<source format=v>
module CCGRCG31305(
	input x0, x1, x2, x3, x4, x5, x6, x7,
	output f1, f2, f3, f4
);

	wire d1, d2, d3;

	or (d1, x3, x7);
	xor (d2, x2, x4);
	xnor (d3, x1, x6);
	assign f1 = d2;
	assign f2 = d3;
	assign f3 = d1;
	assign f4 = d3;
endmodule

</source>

+--

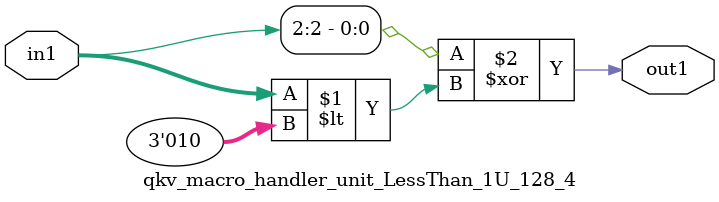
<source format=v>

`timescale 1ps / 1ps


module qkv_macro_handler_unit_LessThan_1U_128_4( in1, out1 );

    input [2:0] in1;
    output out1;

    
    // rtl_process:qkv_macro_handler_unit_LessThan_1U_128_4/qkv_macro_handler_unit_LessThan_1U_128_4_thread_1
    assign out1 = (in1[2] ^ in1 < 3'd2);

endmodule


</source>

+--

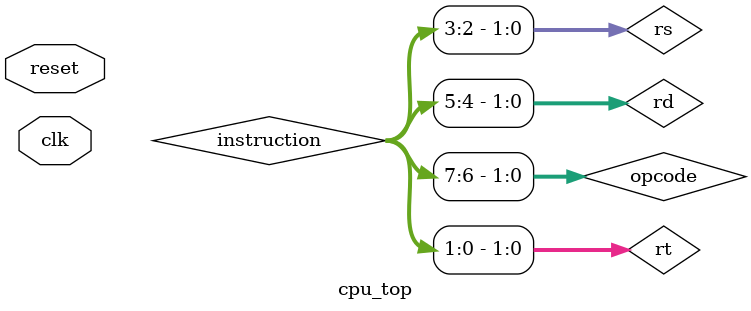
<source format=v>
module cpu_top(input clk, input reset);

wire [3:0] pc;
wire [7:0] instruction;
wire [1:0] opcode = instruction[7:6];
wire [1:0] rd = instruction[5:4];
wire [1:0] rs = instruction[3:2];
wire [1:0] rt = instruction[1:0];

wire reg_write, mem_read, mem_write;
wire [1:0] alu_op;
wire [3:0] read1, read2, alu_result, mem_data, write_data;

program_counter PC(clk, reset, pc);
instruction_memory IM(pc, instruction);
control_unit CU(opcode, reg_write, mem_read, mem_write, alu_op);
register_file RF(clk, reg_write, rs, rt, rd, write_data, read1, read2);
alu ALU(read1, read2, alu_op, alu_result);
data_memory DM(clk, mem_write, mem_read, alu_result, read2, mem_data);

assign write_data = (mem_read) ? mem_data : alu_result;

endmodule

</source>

+--

# Task brief
If a line in the data above contains "assign", return that line.

# Solution for this exercise
	assign f1 = d2;
	assign f2 = d3;
	assign f3 = d1;
	assign f4 = d3;
    assign out1 = (in1[2] ^ in1 < 3'd2);
assign write_data = (mem_read) ? mem_data : alu_result;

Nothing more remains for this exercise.